Connecticut is one of four states that do not pay for smoking cessation help under Medicaid, though the state has received more than $1 billion in tobacco settlement funds designed to build an anti-smoking war chest.
But Kevin Lembo, who pushed for the coverage as the state’s health care advocate, said that he expects the incoming administration of Gov.-elect Dan Malloy to make Medicaid funds available for cessation. Statistics show that cessation programs are far less expensive than disease treatment.
“I think we’re heading in the right direction now and at long last,” said Lembo, who is the state comptroller-elect. The Department of Social Services, at the direction of the governor, needs to make policy change to bring Connecticut in line with other states, he said. “I am feeling very good about it,” Lembo said.
The state’s overall smoking rate is below the national average at 15.9 percent, but about 40 percent of Medicaid recipients smoke, according to a study by the Connecticut Health Policy Institute.
Medicaid does cover a long list of smoking-related expenses, from emphysema treatments to lung transplants. Medicaid patients who are pregnant are offered smoking cessation services. That coverage began last Oct. 1, mandated by federal health care reform.
Other states found that paying for smoking cessation for Medicaid recipients prevented costly tobacco-related illnesses. Among Massachusetts Medicaid subscribers who used their cessation benefit, there was a 46 percent drop in hospital admissions for heart attacks and a 49 percent decline in admissions for other acute cardiac conditions, according to a state study released in November.
It costs approximately $60,000 to provide treatment after a heart attack, in contrast to about $500 to help a smoker quit, said Patricia Checko, chair of Mobilize Against Tobacco for Children’s Health, a non-profit grass roots organization.
“Connecticut’s Medicaid budget is funded 100 percent up-front in the DSS budget, before partial federal reimbursement later comes to the general fund as revenue. This means additional dollars (need) to be identified up-front even when long-term benefits may be realized later,” said DSS spokesperson David Dearborn. In other words, the budget agreed upon by the legislature and governor determines whether resources are available to fund specific Medicaid services such as smoking cessation. He added that the state has used anti-tobacco money to operate a free QuitLine, where smokers can get nicotine gum or patches on a first-come-first-served basis.
Advocates will likely push for full Medicaid coverage for smoking cessation, including prescription drugs, nicotine replacement and counseling when the General Assembly convenes this week.
“It’s been a lack of commitment to the concept, despite the bankroll,” said Checko.

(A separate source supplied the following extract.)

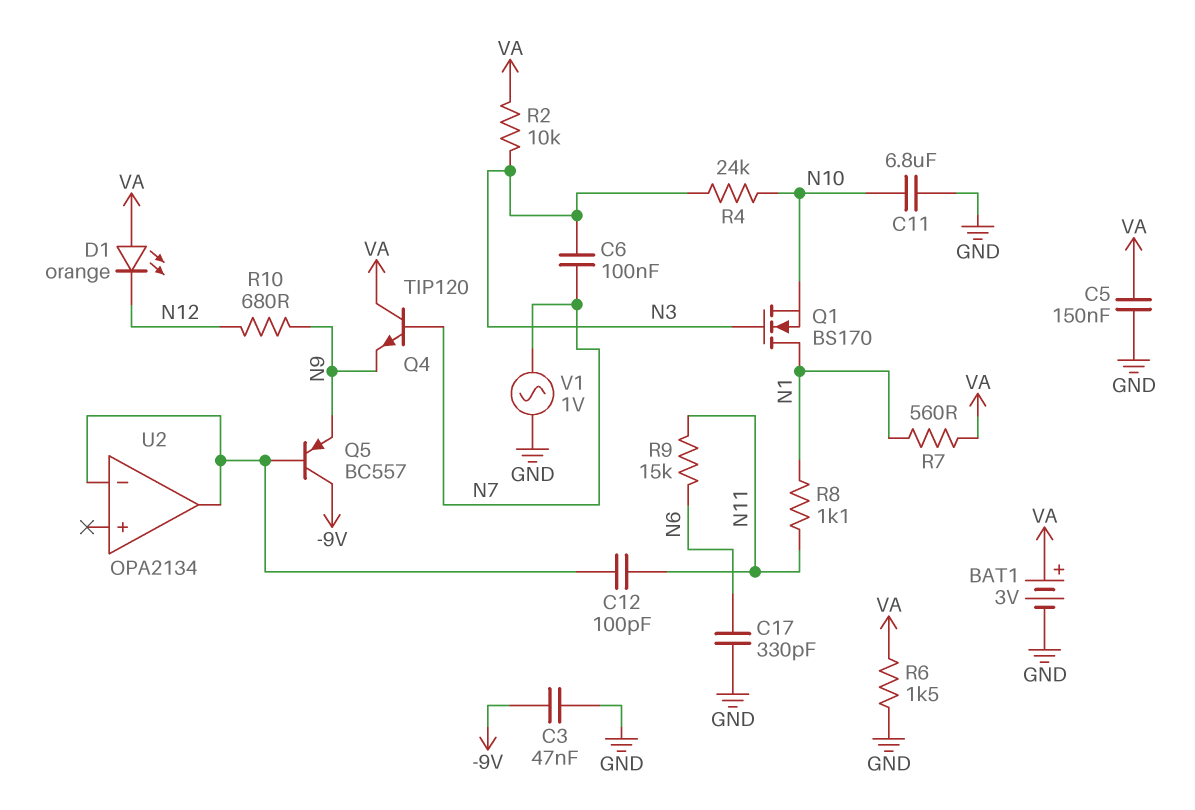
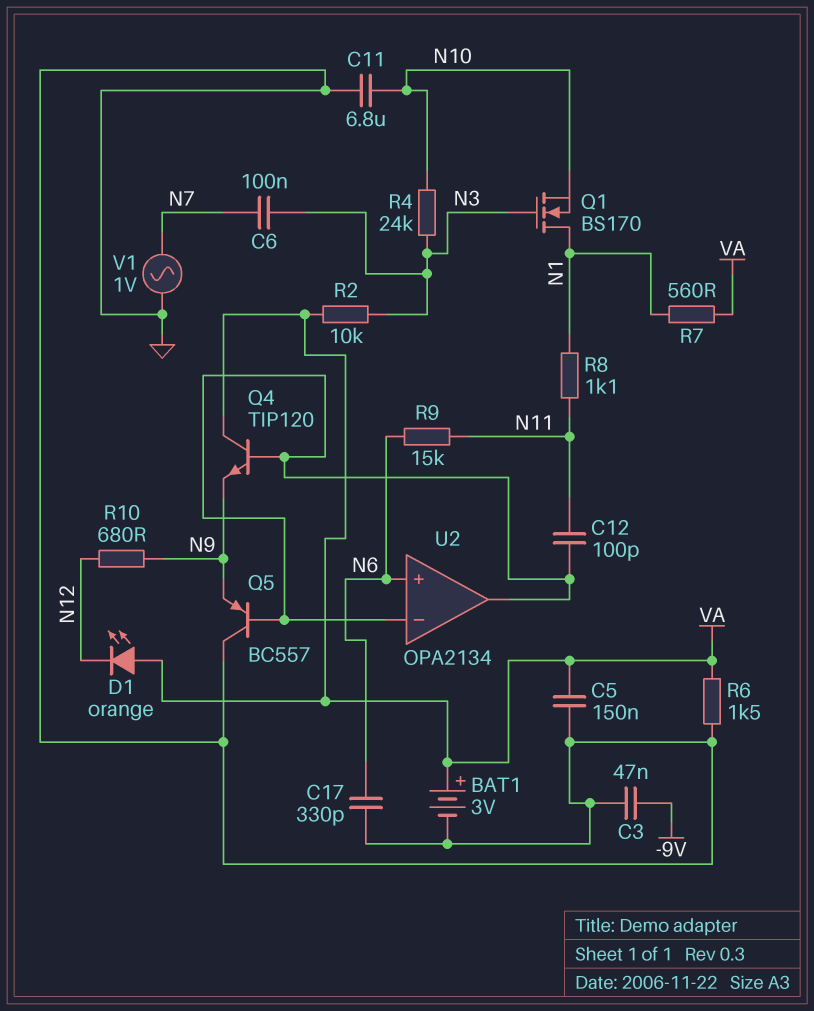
Q4: NPN TIP120 (B N7, C VA, E N9) -> NPN TIP120 (B U2/in-, C VA, E N9)
Q5: PNP BC557 (B U2/in-, C -9V, E N9) -> PNP BC557 (B U2/in-, C GND, E N9)
U2 pin in+: none -> N6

In 1998, Connecticut joined 45 states in reaching a $246 billion settlement with tobacco companies to be paid out in perpetuity. The state’s take was estimated to come to $3.6 to $5 billion over the first 25 years, a sum that was expected to go toward preventing children from using tobacco and helping adults quit. The settlement did not explicitly require states to use the money for these purposes, though its architects insist that was the intention.
“As I have repeatedly advocated, Connecticut has a public health and financial duty to properly invest our tobacco settlement dollars—more than one hundred million annually—in smoking cessation and prevention programs,” Attorney General Richard Blumenthal said in a statement after the Massachusetts study was released. Blumenthal, a U.S. Senator-elect, represented Connecticut in the settlement.
Only $9.1 million of the $1.29 billion received has gone to tobacco control, according to a 2009 report by Connecticut’s Tobacco and Health Trust Fund Board of Trustees. The state also has a $3-a-pack tax on cigarettes, which raised more than $380 million in the last fiscal year, according to the state Office of Legislative Research. That’s another pot of money advocates, like Checko, would like to draw on for smoking cessation.
The state has been criticized nationally for the way it uses its settlement funds. The Campaign for Tobacco Free Kids recently rated Connecticut 45th out of 50 states in investment to control tobacco. The state has $400,000 in trust funds set aside for tobacco control in fiscal 2011, which is .9 percent of what the federal Centers for Disease Control recommends. Yearly health care costs directly attributable to smoking in Connecticut are $1.63 billion, according to the campaign’s report.
Checko is optimistic that anti-tobacco groups stand a better chance of reaching their goal in the legislative session. The struggle has been so long in part because of a general hesitancy by the state to invest in public health, Checko said.
“This isn’t our only example, if you look at the way we fund public health and prevention in general,” she said.
The Connecticut Health Policy Institute report was funded by Universal Health Care Foundation, which is a C-HIT funder.